NYCFC easily passed right through the LAFC high press. With the short field, it took three passes and the ball was in a crossing position. The high press was basically converted into a high chase as NYCFC were comfortable playing in tight spaces.
Against the high pressing LAFC defence, NYCFC had 69% of the possession in the first half. They were largely unbothered by the pressure and deftly pulled the LAFC defence out of shape time and time again.

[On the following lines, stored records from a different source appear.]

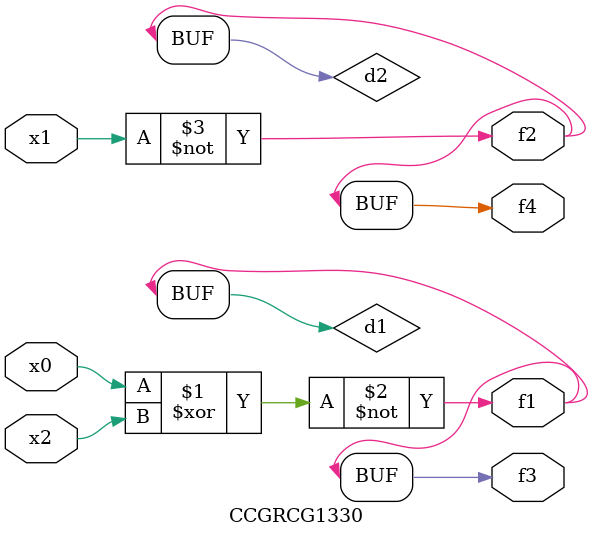
<source format=v>
module CCGRCG1330(
	input x0, x1, x2,
	output f1, f2, f3, f4
);

	wire d1, d2, d3;

	xnor (d1, x0, x2);
	nand (d2, x1);
	nor (d3, x1, x2);
	assign f1 = d1;
	assign f2 = d2;
	assign f3 = d1;
	assign f4 = d2;
endmodule

</source>
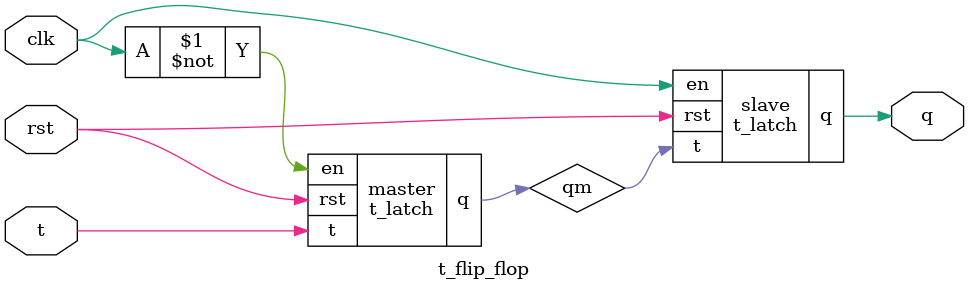
<source format=v>

module t_latch (
    input t, en, rst,
    output reg q
);
    always @(*) begin
        if (rst)
            q = 0;
        else if (en && t)
            q = ~q;
    end
endmodule

module t_flip_flop (
    input t, clk, rst,
    output q
);
    wire qm;
    t_latch master (.t(t), .en(~clk), .rst(rst), .q(qm));
    t_latch slave  (.t(qm), .en(clk), .rst(rst), .q(q));
endmodule

</source>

The tight pitch size contributed to a choppy game with the referee a primary participant. The teams combined to make 31 fouls. NYCFC accounted for 19, with their midfield responsible for over half of those. The LAFC midfield trio of Blessing, Kaye, and Atuesta were fouled a combined 12 times and star forward Vela was fouled three times.
The consistent fouling in the middle third by NYCFC removed the chance for any clean free-flowing play. LAFC were the most fouled team last season, and so far they are near the top of the charts this season. The prevailing strategy was to break up LAFC’s rhythm through fouls. The prevalent fouling strategy combined with the tight pitch meant the game was always going to turn on transition moments.
LAFC medium block
The lack of success pressing high and the vast amount of fouls in midfield caused LAFC to change tactics at half time. The second half saw them move to a medium block and focus on quick transition. Here we see Vela, Adama Diomande, and Rossi setting the line instead of chasing. The sole intention was to jam the midfield.
NYCFC were forced to break down a compact LAFC midfield. This was much more challenging than the porous midfield that NYCFC had faced in the first half.
LAFC’s tactical change allowed numbers around the ball in midfield and quick counter-attacking opportunities. In the second half, LAFC upped their possession from the paltry first-half figure of 31% to 47% in the second half. The strategy of jamming up the midfield with a medium block allowed LAFC to get a better hold of the play.
NYCFC out-possessed LAFC 60% to 40%. Despite only having 40% of the possession, LAFC had 17 shots to NYCFC’s 15. LAFC also led with a large advantage in xG, 2.48 to 0.98.
The decision to press high in the first half backfired greatly. LAFC had little of the play as they were chasing the quick play from NYCFC. The half-time tactical alteration by LAFC to defend in a medium block allowed LAFC to get a handle on the game and tip possession to a more equitable amount.
It isn’t often that a match is so heavily influenced by the stadium that it is played in. LAFC normally boss possession by a 55% to 45% margin according to Wyscout.com. Ex-Swansea manager Bob Bradley clearly made the correct adjustments for LAFC to put his team in position for full points on the road.
Any team coming into Yankee Stadium will be at a large disadvantage by not being familiar with the quirky small size of the pitch and NYCFC’s comfort playing in small spaces. It is an enormous home field advantage that NYCFC exploit masterfully.